Here we begin our survey of Amazon AWS cloud analytics and big data tools. First we will give an overview of some of what is available. Then we will look at some of them in more detail in subsequent blog posts and provide examples of how to use them.
Amazon’s approach to selling these cloud services is that these tools take some of the complexity out of developing ML predictive, classification models and neural networks. That is true, but could it be limiting.
In other words, linear and logistic regression and especially neural networks (used for deep learning) are not for the faint of heart. Amazon ML picks the algorithm for the user. Data scientists are used to being able to do that and to modifying the parameters for said model.
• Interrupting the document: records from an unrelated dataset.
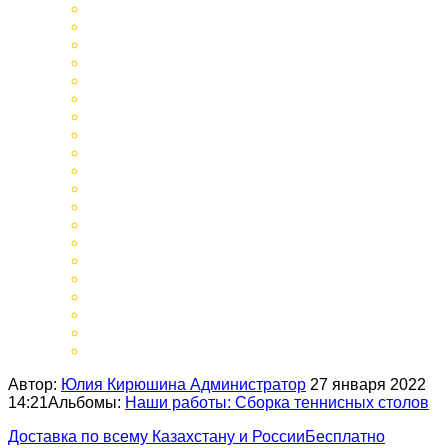
Автор:
Юлия Кирюшина Администратор
27 января 2022
14:21
Альбомы:
Наши работы: Сборка теннисных столов
Доставка по всему Казахстану и России
Бесплатно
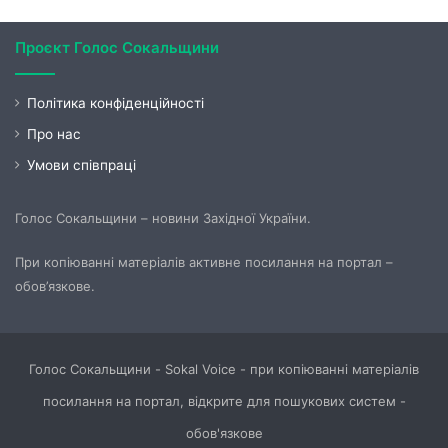
Проєкт Голос Сокальщини
Політика конфіденційності
Про нас
Умови співпраці
Голос Сокальщини – новини Західної України.
При копіюванні матеріалів активне посилання на портал –
обов’язкове.
Голос Сокальщини - Sokal Voice - при копіюванні матеріалів
посилання на портал, відкрите для пошукових систем -
обов'язкове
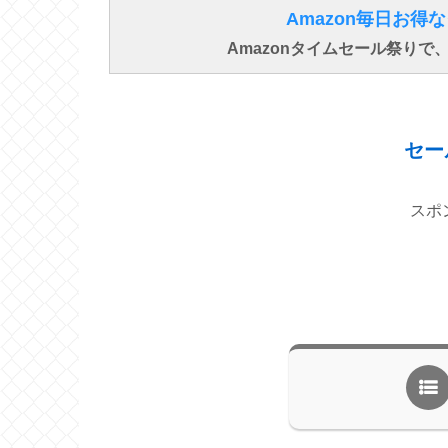
Amazon毎日お
Amazonタイムセール祭り
セー
スポ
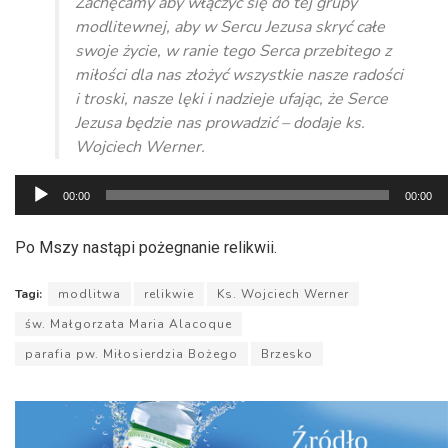
Zachęcamy aby włączyć się do tej grupy
modlitewnej, aby w Sercu Jezusa skryć całe
swoje życie, w ranie tego Serca przebitego z
miłości dla nas złożyć wszystkie nasze radości
i troski, nasze lęki i nadzieje ufając, że Serce
Jezusa będzie nas prowadzić – dodaje ks.
Wojciech Werner.
Odtwarzacz
00:00
00:00
plików
dźwiękowych
Po Mszy nastąpi pożegnanie relikwii.
Tagi:
modlitwa
relikwie
Ks. Wojciech Werner
św. Małgorzata Maria Alacoque
parafia pw. Miłosierdzia Bożego
Brzesko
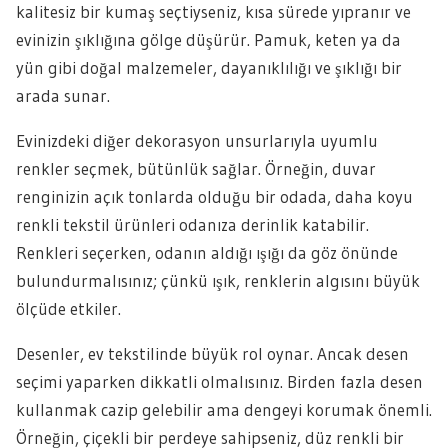
kalitesiz bir kumaş seçtiyseniz, kısa sürede yıpranır ve
evinizin şıklığına gölge düşürür. Pamuk, keten ya da
yün gibi doğal malzemeler, dayanıklılığı ve şıklığı bir
arada sunar.
Evinizdeki diğer dekorasyon unsurlarıyla uyumlu
renkler seçmek, bütünlük sağlar. Örneğin, duvar
renginizin açık tonlarda olduğu bir odada, daha koyu
renkli tekstil ürünleri odanıza derinlik katabilir.
Renkleri seçerken, odanın aldığı ışığı da göz önünde
bulundurmalısınız; çünkü ışık, renklerin algısını büyük
ölçüde etkiler.
Desenler, ev tekstilinde büyük rol oynar. Ancak desen
seçimi yaparken dikkatli olmalısınız. Birden fazla desen
kullanmak cazip gelebilir ama dengeyi korumak önemli.
Örneğin, çiçekli bir perdeye sahipseniz, düz renkli bir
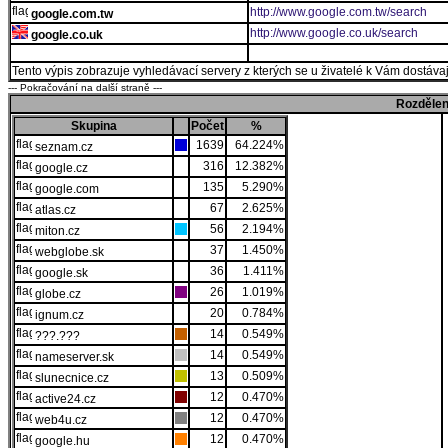
http://www.google.com.tw/search
google.com.tw
http://www.google.co.uk/search
google.co.uk
Tento výpis zobrazuje vyhledávací servery z kterých se u živatelé k Vám dostávají
--- Pokračování na další straně ---
Rozdělen
Skupina
Počet
%
1639
64.224%
seznam.cz
316
12.382%
google.cz
135
5.290%
google.com
67
2.625%
atlas.cz
56
2.194%
miton.cz
37
1.450%
webglobe.sk
36
1.411%
google.sk
26
1.019%
globe.cz
20
0.784%
ignum.cz
14
0.549%
???.???
14
0.549%
nameserver.sk
13
0.509%
slunecnice.cz
12
0.470%
active24.cz
12
0.470%
web4u.cz
12
0.470%
google.hu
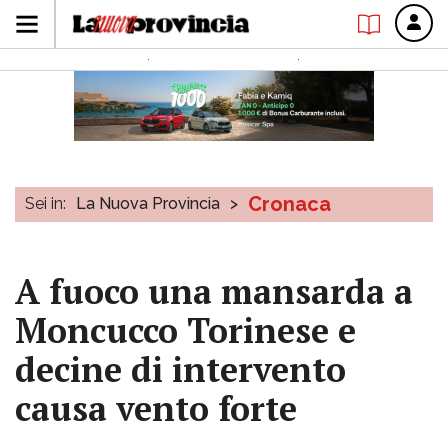
Cronaca
Sei in:
La Nuova Provincia
>
A fuoco una mansarda a
Moncucco Torinese e
decine di intervento
causa vento forte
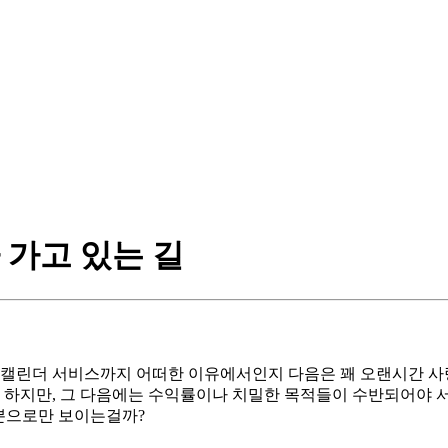
 가고 있는 길
 캘린더 서비스까지 어떠한 이유에서인지 다음은 꽤 오랜시간 사랑
하지만, 그 다음에는 수익률이나 치밀한 목적들이 수반되어야 서
’뿐으로만 보이는걸까?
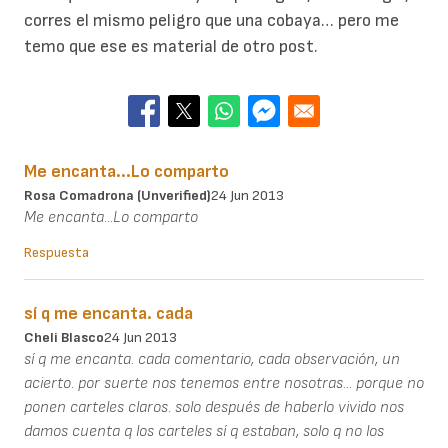
corres el mismo peligro que una cobaya… pero me
temo que ese es material de otro post.
Me encanta...Lo comparto
Rosa Comadrona (unverified)
24 Jun 2013
Me encanta...Lo comparto
Respuesta
sí q me encanta. cada
Cheli Blasco
24 Jun 2013
sí q me encanta. cada comentario, cada observación, un
acierto. por suerte nos tenemos entre nosotras... porque no
ponen carteles claros. solo después de haberlo vivido nos
damos cuenta q los carteles sí q estaban, solo q no los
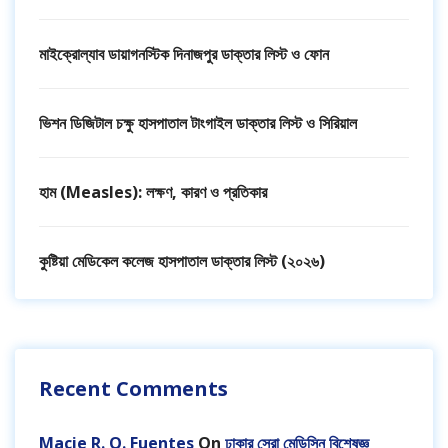
মাইক্রোল্যাব ডায়াগনস্টিক দিনাজপুর ডাক্তার লিস্ট ও ফোন
ভিশন ডিজিটাল চক্ষু হাসপাতাল টাংগাইল ডাক্তার লিস্ট ও সিরিয়াল
হাম (Measles): লক্ষণ, কারণ ও প্রতিকার
কুষ্টিয়া মেডিকেল কলেজ হাসপাতাল ডাক্তার লিস্ট (২০২৬)
Recent Comments
Macie R. Q. Fuentes
On
ঢাকার সেরা মেডিসিন বিশেষজ্ঞ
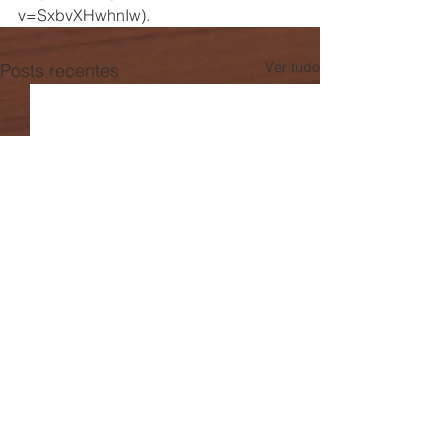
v=SxbvXHwhnIw).
Ver tudo
Posts recentes
Comentários
0.0 / 5 (0)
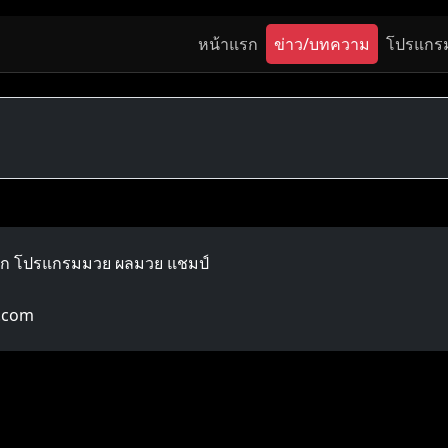
หน้าแรก
ข่าว/บทความ
โปรแกร
ลก โปรแกรมมวย ผลมวย แชมป์
.com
Amazon would say users do not need to do that, as their algorithms will do what the data scientist does, which is to change the parameters automatically to reduce the error rate (i.e., the difference between predicted and observed values) to their lowest value.
The Amazon Machine Learning and Analytics Console
When you log into the Amazon AWS console it presents this list of items. You can pick from these and add them to your account. But be careful as the meter starts running when you do that.
The Machine Learning tools at the top are mainly geared toward voice, image, and text analysis, except for the Machine Learning model. (We already wrote about how to use Google Natural Language API here.)
Voice and image recognition is not really a business application. It is a service that you can program yourself using neural networks and train that with publicly downloadable free datasets or pay Amazon to use their cloud. But most people doing analytics in their daily jobs are not going to be interested in creating their own Apple Siri or other voice recognition type system.
Instead they are more like to benefit from less esoteric tools like Athena or QuickSight. QuickSight, in fact, is so easy the end user could use it. So you could set that up and let your end users play with it, thus freeing up your data science resources, somewhat.
Athena lets you wrap a schema around any data in Amazon S3 (i.e., one of their cloud storage products) and then run queries against that.
So let’s look at a couple of these products briefly to see which might be of use to you.
First, a word. Anyone who uses Amazon EC2 knows that subscription fees can mount quickly. Amazon says that for most of the products listed on the AWS management console there are no up-front fees and you pay as you go. But note that the tutorials are not including in the free tier pricing, so watch your subscription fees. (You can create billing alerts on your Amazon account. So here would be a good place to stop and do that.)
Amazon Product | Overview |
---|---|
Machine Learning | ML does what a Python or Scala programmer using Spark or similar language and platform would do using Spark ML, TensorFlow, or other API. To use it, the user uploads data to Amazon S3 or Redshift. Then Amazon splits that into testing (30%) and training (70%) data sets. Then it builds predictive models and shows the results without requiring coding. But you do need to write a program to put your data into a format that ML can understand. In other to use the Amazon ML models you create what data science programmers would call a feature-label matrix. You do this by putting some feature that you want to predict (i.e., the dependent variable) and labels (i.e., independent variables) into a file. In other words, you might assume that sales are a function of price, time of year, advertising budget etc. Then Amazon ML will pick the best model to run predictions or your sales given the price, time of the year, advertising budget, etc. Best means the model that produces the most accurate results. To put that into data science terms, it will run logistic or linear regression against the data. But it does this automatically without you having to write any code. |
Athena | This lets you wrap a schema around data loaded into Amazon S3 and run queries against it. |
Elasticsearch Service | This is really just a cloud way of running ElasticSearch. So it is infrastructure and not a product. You would probably spend less money by installing your own system as all you need are virtual machines. Beside you will have to configure logstash and filebeats and the other connectors yourself and connect those to your applications and infrastructure systems, like web servers, application servers, firewall logs, and security detection tools. ElasticSearch is usually called ELK, for ElasticSearch, Kibana, and LogStash, as these 3 products are designed to work together. They are the most popular tool for gathering log data across an enterprise. |
SageMaker | SageMaker uses notebooks. iPython (now called Jupyter) and Zeppelin are notebooks that data scientist have long used. These are interactive web pages where you can write Scala or Python or other code to query Spark and other data stores. Then you can hide that code and publish it is live web pages that your users can view. |
DeepLens | Is an actual physical video camera and cloud service to do image recognition. Connects to SageMaker and other Amazon tools like Amazon Kinesis Video Streams. |